▶ _Task to carry out_
In the patent claim excerpt below, what two things are used to calculate the compression effect for each word?

▶ _Page excerpt_
4. A document information compression and retrieval system comprising:
an input section for inputting document information;
a text analysis section which separates the document information consisting
of a large number of characters input at said input section into words
consisting of one or more characters;
a code conversion dictionary in which pairs of said words and compressed
codes corresponding to said words are stored;
a text compression section which makes reference to said code conversion
dictionary for converting said words into the compressed codes
corresponding thereto;
compressed text storage means for storing the compressed codes of words of
said document information compressed by said text compression section as a
compressed text;
retrieval information input means for entering key information used to
retrieve document information registered in said compressed text storage
means;
a text retrieval section which makes reference to said code conversion
dictionary for converting said key information into compressed key data
corresponding thereto, and retrieves compressed texts including a
compressed code identical to said compressed key data stored in said
compressed text storage means;
an expansion section which expands the compressed text retrieved by said
text retrieval section into document information;
an output section for outputting the document information restored by said
expansion section; and
character string registration means for detecting words not registered in
said code conversion dictionary from said words into which said document
information is separated by said text analysis section, and assigning
fixed-length compressed codes to said detected words not registered in
said code conversion dictionary in sequence for registering the words in
said code conversion dictionary;
wherein said text compression section makes reference to the code
conversion dictionary in which words are registered by said character
string registration means for converting said words into the compressed
codes corresponding thereto;
wherein said document information compression and retrieval system further
comprises a compressed word determination section including:
means for counting the number of occurrences of each of words of the
document information input at said input section;
a word occurrence registration dictionary in which occurrence count
information counted by said counting means is recorded;
means for calculating the compression effect for each word by using said
occurrence count information and the character length of the word; and
means for determining words to provide an optimum compression effect for
all words of the document information from said word compression effect;
wherein when a compressed code registration area of said code conversion
dictionary is finite, said character string registration means assigns the
compressed codes to said detecting words in sequence, and detects when
said compressed code registration area becomes full; and
wherein upon detection of said compressed code registration area becoming
full by said character string registration means,
said determining means replaces words having a low compression effect with
words providing an optimum compression effect for assignment of compressed
codes in response to said compression effect calculated by said means for
calculating the compression effect, and
said character string registration means reads said compressed texts in
said compressed text storage means, expands the compressed codes of said
words having the low compression effect for storage in said compressed
text storage means, and registers said words providing the optimum
compression effect determined by said determining means in said code
conversion dictionary.

▶ _Records_
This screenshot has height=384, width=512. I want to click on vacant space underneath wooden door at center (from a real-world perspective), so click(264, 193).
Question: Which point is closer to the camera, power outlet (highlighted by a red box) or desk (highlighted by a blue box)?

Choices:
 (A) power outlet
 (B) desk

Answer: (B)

* * *

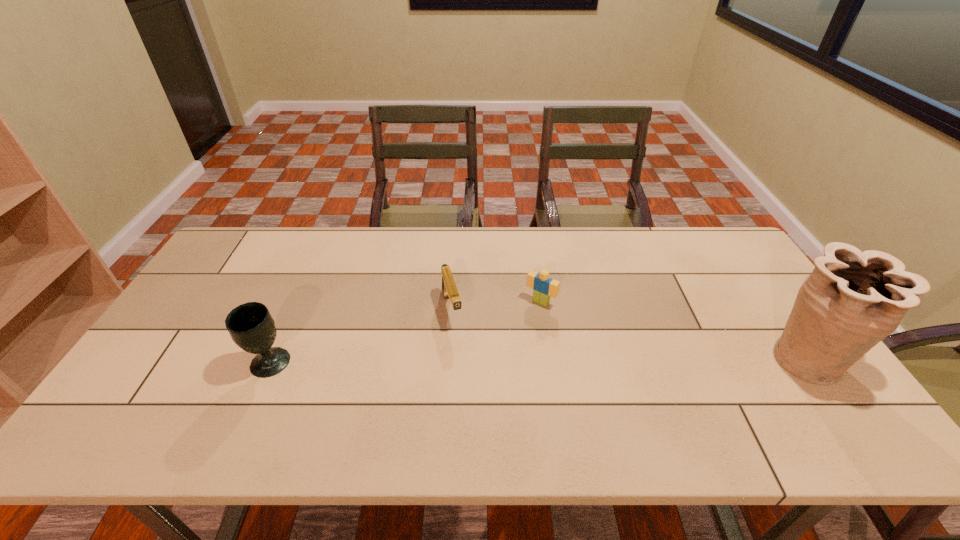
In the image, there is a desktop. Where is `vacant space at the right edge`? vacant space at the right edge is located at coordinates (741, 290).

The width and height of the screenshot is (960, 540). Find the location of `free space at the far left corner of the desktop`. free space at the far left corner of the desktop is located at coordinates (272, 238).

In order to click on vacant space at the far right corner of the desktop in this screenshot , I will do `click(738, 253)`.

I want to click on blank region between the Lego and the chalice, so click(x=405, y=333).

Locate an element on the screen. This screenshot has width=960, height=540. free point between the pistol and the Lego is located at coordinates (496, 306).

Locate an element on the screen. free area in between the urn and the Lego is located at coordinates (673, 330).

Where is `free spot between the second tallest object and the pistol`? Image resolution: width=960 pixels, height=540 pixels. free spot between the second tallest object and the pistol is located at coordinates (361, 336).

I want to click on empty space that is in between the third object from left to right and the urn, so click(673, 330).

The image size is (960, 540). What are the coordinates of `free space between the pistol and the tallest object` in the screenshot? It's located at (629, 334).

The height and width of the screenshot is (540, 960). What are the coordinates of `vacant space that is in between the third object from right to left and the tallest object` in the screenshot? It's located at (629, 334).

==

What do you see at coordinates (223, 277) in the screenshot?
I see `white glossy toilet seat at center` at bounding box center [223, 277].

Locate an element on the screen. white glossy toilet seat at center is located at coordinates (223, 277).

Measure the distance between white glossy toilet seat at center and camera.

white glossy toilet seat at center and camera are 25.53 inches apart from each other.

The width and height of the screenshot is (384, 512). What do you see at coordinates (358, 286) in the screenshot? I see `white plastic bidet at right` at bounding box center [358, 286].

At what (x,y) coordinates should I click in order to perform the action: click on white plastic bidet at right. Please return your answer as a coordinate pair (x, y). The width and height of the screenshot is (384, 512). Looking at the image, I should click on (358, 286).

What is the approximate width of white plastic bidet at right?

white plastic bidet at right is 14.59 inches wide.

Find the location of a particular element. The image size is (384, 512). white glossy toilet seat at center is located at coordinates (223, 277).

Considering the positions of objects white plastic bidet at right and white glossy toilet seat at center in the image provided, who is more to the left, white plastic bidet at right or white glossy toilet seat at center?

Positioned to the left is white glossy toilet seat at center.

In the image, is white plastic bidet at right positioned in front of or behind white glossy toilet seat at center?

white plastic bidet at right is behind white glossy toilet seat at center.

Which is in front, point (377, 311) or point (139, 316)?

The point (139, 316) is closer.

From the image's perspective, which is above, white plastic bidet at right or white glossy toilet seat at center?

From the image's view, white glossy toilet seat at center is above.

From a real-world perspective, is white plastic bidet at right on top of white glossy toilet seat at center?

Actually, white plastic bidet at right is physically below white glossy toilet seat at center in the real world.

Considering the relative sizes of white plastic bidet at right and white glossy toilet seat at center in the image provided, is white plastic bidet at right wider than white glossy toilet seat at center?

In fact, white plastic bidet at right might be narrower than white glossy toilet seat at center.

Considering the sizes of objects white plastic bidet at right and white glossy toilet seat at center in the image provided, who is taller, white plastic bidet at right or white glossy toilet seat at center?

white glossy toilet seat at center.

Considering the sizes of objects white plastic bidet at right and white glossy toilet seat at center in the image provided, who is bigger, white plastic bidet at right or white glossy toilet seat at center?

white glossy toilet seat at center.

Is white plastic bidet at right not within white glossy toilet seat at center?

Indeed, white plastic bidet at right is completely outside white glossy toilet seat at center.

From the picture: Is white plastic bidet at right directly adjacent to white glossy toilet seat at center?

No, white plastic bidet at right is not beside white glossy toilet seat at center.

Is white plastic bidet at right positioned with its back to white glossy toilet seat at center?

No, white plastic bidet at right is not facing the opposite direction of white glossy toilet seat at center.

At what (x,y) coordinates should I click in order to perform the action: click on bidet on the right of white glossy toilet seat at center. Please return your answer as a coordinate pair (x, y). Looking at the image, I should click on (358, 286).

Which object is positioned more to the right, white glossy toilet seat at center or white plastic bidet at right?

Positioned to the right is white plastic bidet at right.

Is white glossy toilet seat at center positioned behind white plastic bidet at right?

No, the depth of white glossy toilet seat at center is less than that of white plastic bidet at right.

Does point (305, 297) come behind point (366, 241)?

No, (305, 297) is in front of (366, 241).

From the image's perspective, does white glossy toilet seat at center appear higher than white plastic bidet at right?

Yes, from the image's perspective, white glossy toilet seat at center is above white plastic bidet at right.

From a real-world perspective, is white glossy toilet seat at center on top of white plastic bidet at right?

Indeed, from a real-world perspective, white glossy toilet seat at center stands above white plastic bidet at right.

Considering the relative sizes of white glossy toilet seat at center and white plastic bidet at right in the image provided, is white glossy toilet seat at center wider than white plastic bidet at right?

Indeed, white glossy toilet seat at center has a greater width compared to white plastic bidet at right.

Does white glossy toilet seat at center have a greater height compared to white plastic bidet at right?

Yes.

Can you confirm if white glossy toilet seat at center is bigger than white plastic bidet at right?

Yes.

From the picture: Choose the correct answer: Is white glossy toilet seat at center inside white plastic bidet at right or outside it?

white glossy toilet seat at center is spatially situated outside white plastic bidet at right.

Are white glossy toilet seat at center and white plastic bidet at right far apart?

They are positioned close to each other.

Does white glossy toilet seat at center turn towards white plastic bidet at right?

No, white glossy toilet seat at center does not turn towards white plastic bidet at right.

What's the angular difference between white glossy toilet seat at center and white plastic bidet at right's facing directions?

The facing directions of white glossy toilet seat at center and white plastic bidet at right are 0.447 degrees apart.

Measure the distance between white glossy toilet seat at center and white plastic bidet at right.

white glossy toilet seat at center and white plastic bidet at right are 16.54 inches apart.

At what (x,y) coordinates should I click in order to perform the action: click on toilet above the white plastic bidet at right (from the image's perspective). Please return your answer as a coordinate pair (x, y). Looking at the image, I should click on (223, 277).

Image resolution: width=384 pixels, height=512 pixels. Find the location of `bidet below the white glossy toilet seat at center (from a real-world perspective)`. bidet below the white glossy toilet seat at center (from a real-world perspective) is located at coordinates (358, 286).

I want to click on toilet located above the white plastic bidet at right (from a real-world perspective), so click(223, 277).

▶ _Answer to the exercise_
The word's occurrence count information and its character length.